For untold years, the ancient Big and Little Salt Marshes have attracted thousands of migrating waterfowl, providing them with food, cover, and a place to rest during exhausting flights between breeding and wintering areas. Indians and early settlers hunted the waterfowl in these marshes, and shortly after the turn of the century, commercial hunting provided wagonloads of waterfowl to Kansas City restaurants and other eastern points.
With the decline of commercial hunting came the establishment of hunting clubs whose acquisition of private lands helped preserve valuable waterfowl habitat from further development. Moreover, these clubs worked to improve the habitat -- among their attempts is the channel permitting Rattlesnake Creek to flow directly into Little Salt Marsh. Additional canals were dug later, proving the entire area with a more dependable water supply.
Today these marshlands remain a major stopover for thousands of migrating birds.
Quivira National Wildlife Refuge is 22,135 acres of prairie grasses, salt marshes, sand dunes, canals, dikes, and timber. Quivira is named for a tribe of Indians who were visited by Coronado in 1541.
A system of 21 miles of canals and 25 miles of dikes provides nearly 6000 acres of managed wetlands and marshes.
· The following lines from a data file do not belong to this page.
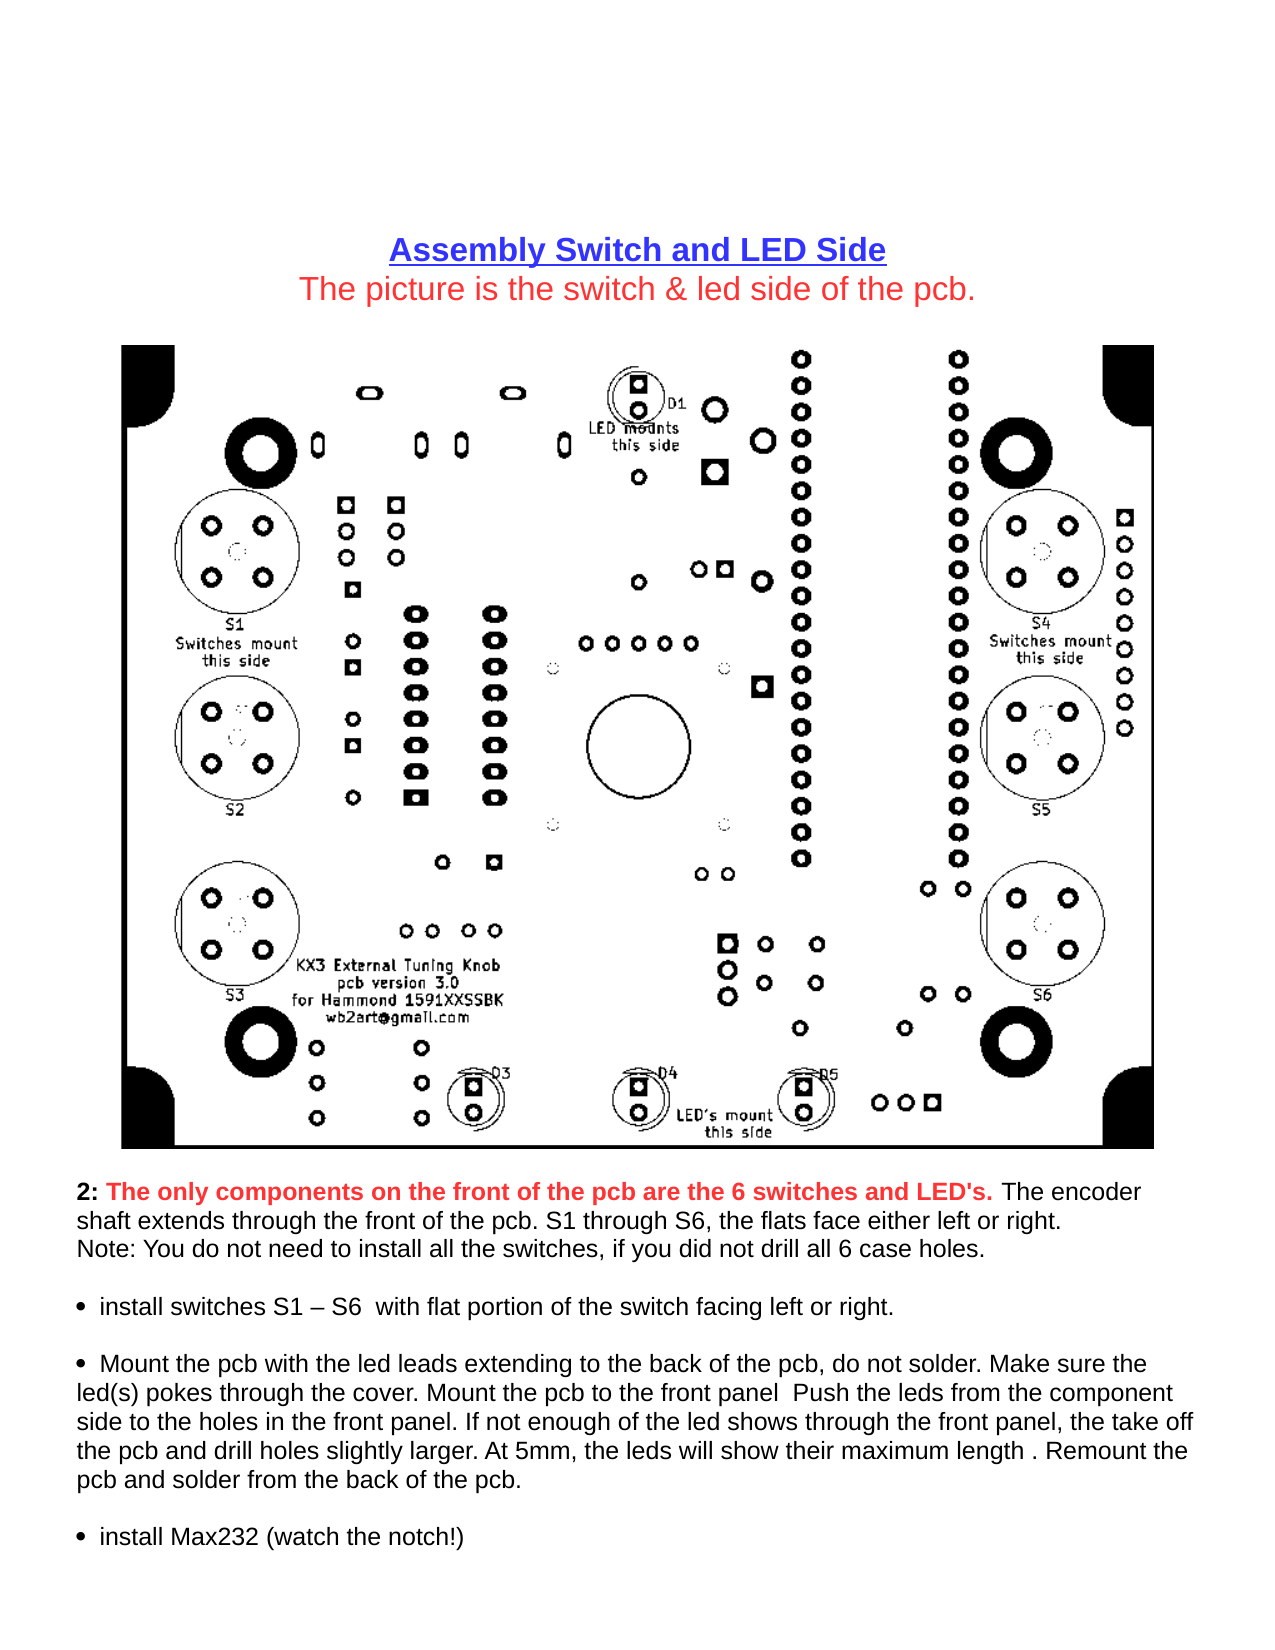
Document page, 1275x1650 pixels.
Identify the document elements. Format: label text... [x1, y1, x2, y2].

text Note: You do not need to install all the switches, if you did not drill all 6 case holes. [76, 1234, 1198, 1263]
text  install switches S1 – S6 with flat portion of the switch facing left or right. [76, 1292, 1198, 1321]
text  install Max232 (watch the notch!) [76, 1522, 1198, 1551]
text Assembly Switch and LED Side [76, 230, 1198, 269]
picture [121, 345, 1154, 1149]
text  Mount the pcb with the led leads extending to the back of the pcb, do not solder. Make sure the led(s) pokes through the cover. Mount the pcb to the front panel Push the leds from the component side to the holes in the front panel. If not enough of the led shows through the front panel, the take off the pcb and drill holes slightly larger. At 5mm, the leds will show their maximum length . Remount the pcb and solder from the back of the pcb. [76, 1349, 1198, 1493]
text 2: The only components on the front of the pcb are the 6 switches and LED's. The encoder shaft extends through the front of the pcb. S1 through S6, the flats face either left or right. [76, 1177, 1198, 1234]
text The picture is the switch & led side of the pcb. [76, 269, 1198, 307]
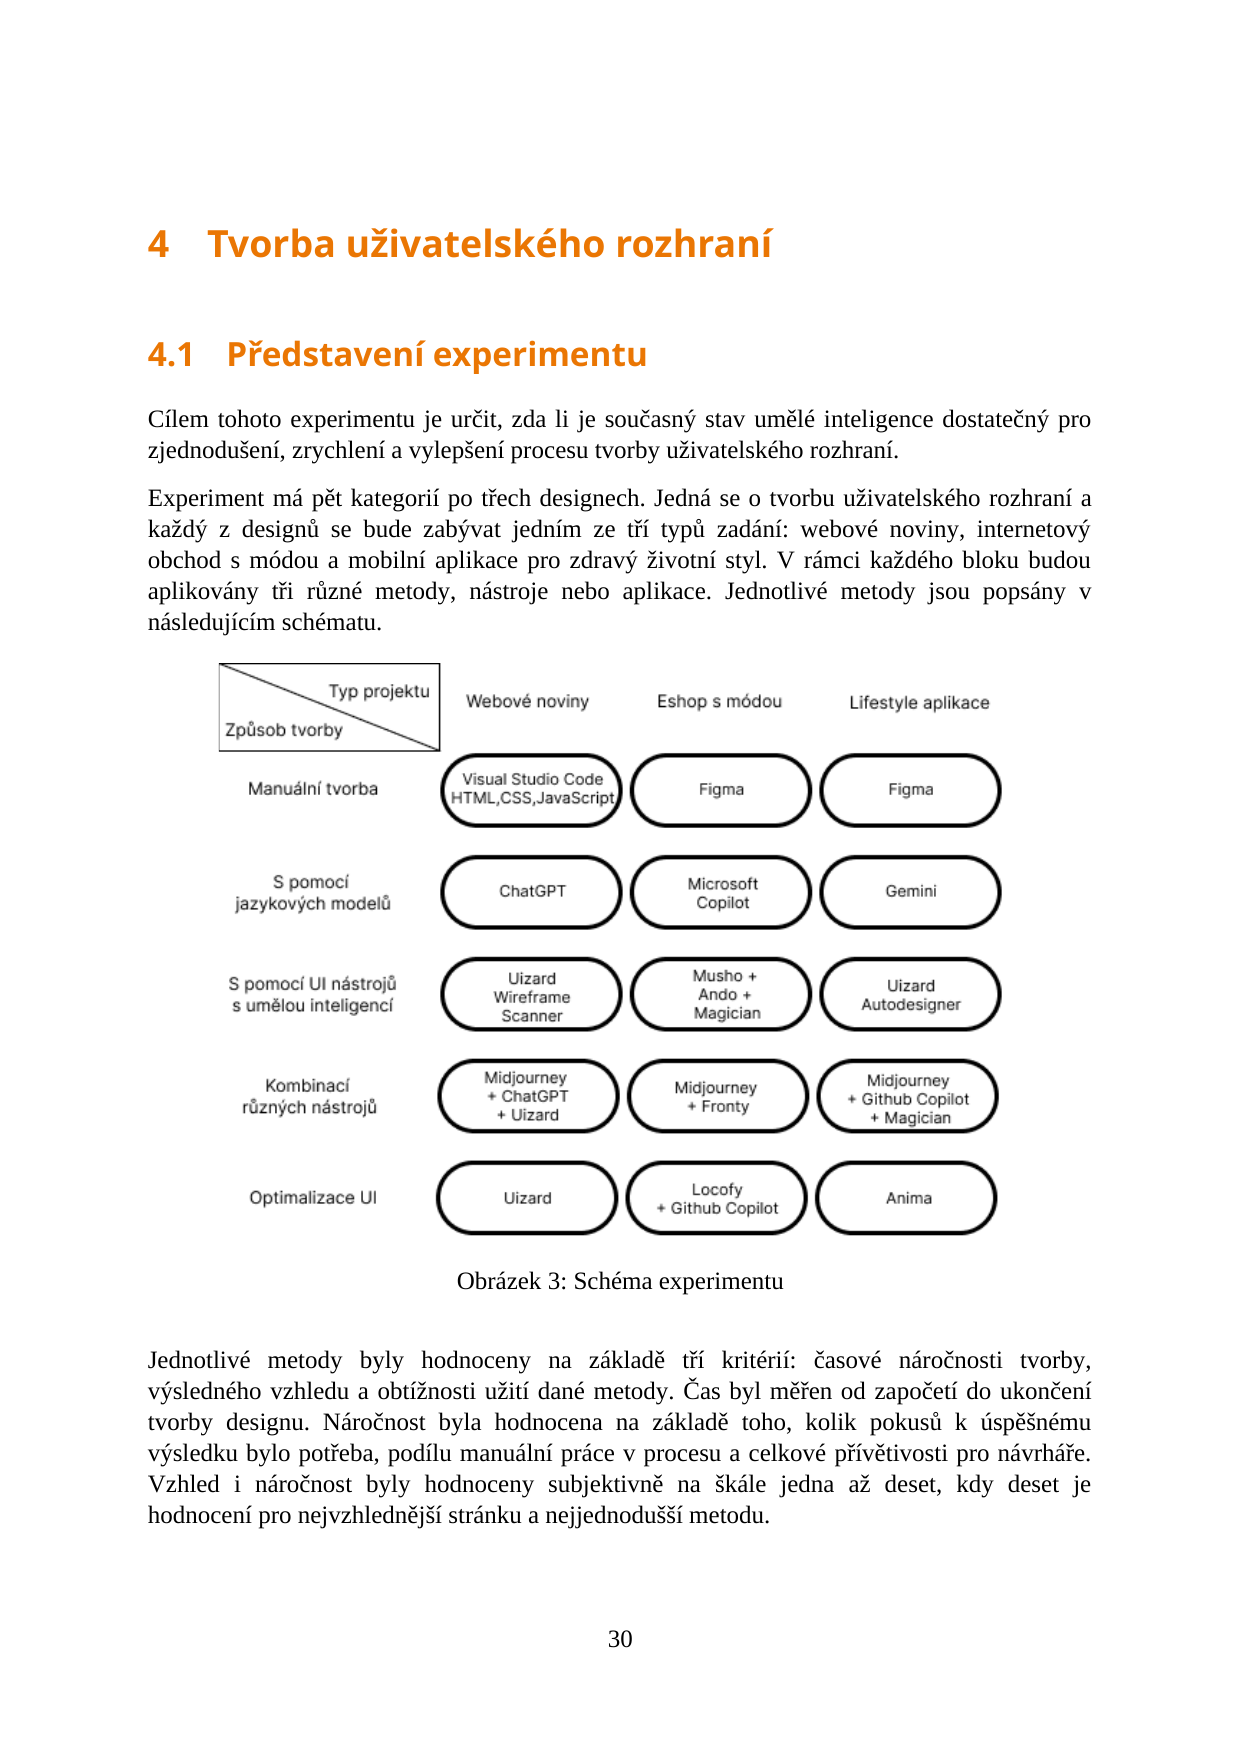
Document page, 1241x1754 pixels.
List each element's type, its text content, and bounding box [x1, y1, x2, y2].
Little Salt Marsh and Big Salt Marsh are ancient basins that have seen hundreds of thousands of water-fowl arriving for food, cover, and a place to rest on migration trips. During spring migration QNWR becomes a staging area for 500,000 birds.
Mammals prosper here and enjoy protection, food and a quiet lifestyle. Reptiles and amphibians abound along with resident bird species and those passing through to complete cycles of life. Quivira is a quiet, almost-never-see-a-human experience enjoyed by naturalists, photographers and wildlife lovers.